_Text shown_:
* * * * * * * * *

On June 28, 2024, the 2nd Circuit Court heard oral arguments in the Hachette v. Internet Archive appeal. We invited Michelle Wu, retired law library director and professor at Georgetown Law, to give this response.
Last Friday, the U.S. Court of Appeals for the Second Circuit held oral arguments in Hachette v. Internet Archive. Below, I discuss three lines of questioning, as well as two repeated claims that misdirect substantive analysis of the issues in the case.
In response to these questions, both parties acknowledged that library lending would be legal even without Congress’ intervention but both pointed to relatively recent authorities as to why. I wish that there had been more time to dig deeper into this question, as library lending has existed for centuries, long before copyright laws existed. It was and would remain legal simply because, with or without legislation, it is a manifestation of the principles of the alienation of property: once someone legitimately acquires an object, that person may use or reuse it any way they wish. The principle of alienation has existed as long as humans have been alive, and it is considered a natural right, one that cannot be invalidated by government because without it, the productive interpersonal use of property (e.g., dissemination, sales) is impossible.
Why did this line of questioning matter?

* * * * * * * * *

_Material shown_:
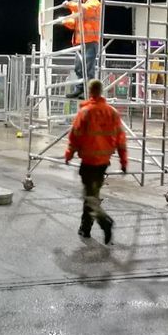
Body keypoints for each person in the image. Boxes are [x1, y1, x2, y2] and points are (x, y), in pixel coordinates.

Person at [64, 78, 128, 244]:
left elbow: (75, 136)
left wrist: (69, 154)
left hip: (88, 162)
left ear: (90, 92)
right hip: (103, 163)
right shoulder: (112, 112)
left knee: (89, 196)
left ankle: (104, 221)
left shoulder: (85, 112)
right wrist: (123, 162)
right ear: (101, 91)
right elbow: (121, 139)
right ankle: (85, 228)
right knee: (93, 194)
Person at [61, 0, 101, 96]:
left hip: (90, 41)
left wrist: (69, 4)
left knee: (88, 68)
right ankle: (80, 89)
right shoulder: (79, 5)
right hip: (80, 42)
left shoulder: (94, 3)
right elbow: (75, 23)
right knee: (79, 68)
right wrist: (64, 21)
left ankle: (89, 92)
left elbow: (85, 9)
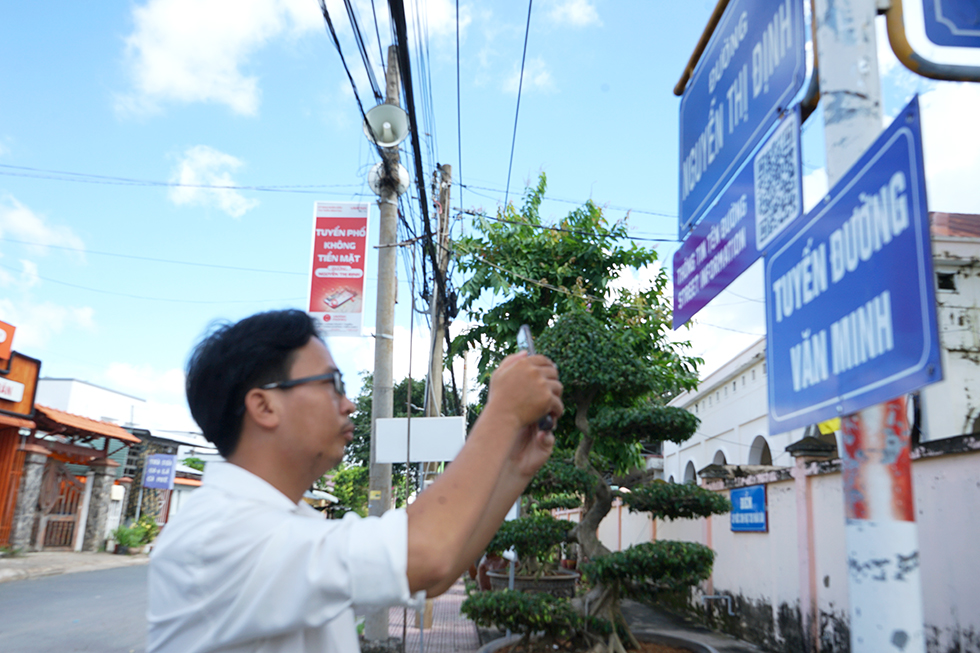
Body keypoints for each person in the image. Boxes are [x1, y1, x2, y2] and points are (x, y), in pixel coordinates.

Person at [147, 309, 563, 653]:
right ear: (264, 405)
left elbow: (436, 576)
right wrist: (503, 413)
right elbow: (425, 555)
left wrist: (514, 468)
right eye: (332, 384)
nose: (348, 404)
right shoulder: (222, 532)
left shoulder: (292, 522)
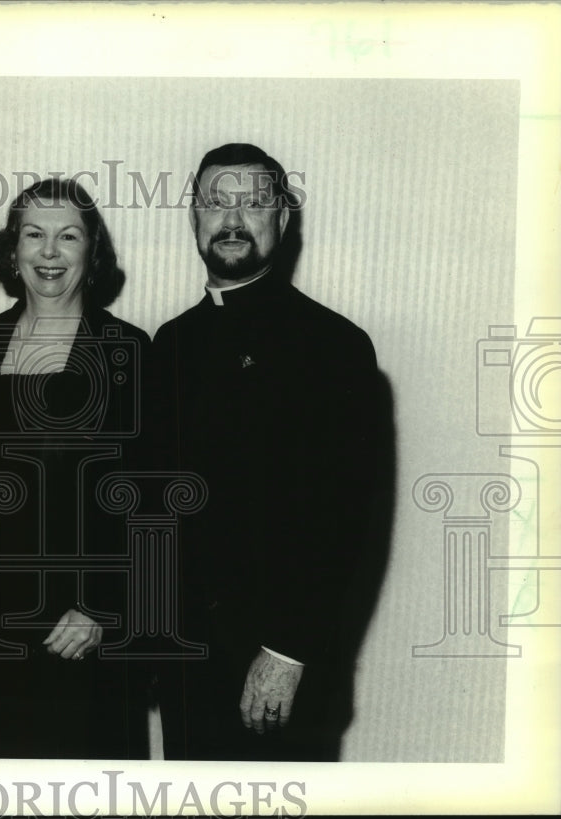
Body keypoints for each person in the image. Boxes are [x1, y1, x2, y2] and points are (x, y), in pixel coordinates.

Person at [149, 143, 381, 761]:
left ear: (284, 218)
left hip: (281, 670)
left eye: (253, 204)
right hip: (187, 659)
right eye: (215, 204)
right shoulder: (171, 343)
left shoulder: (334, 346)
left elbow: (349, 518)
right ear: (192, 217)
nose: (232, 220)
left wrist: (288, 651)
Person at [0, 178, 150, 759]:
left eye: (68, 236)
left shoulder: (129, 350)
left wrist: (106, 606)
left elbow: (150, 502)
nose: (50, 252)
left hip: (79, 633)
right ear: (13, 251)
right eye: (34, 235)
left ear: (91, 252)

* * * * * * * * *

_Exercises to complete_:
**a)** In the commentary on the Hachette v. Internet Archive hearing, reproduce the passage from "On June 28, 2024, the" to "give this response." word for word.
**b)** According to the commentary on the Hachette v. Internet Archive hearing, on what date did the Second Circuit hear oral arguments?

_Answers_:
**a)**
On June 28, 2024, the 2nd Circuit Court heard oral arguments in the Hachette v. Internet Archive appeal. We invited Michelle Wu, retired law library director and professor at Georgetown Law, to give this response.

**b)** June 28, 2024.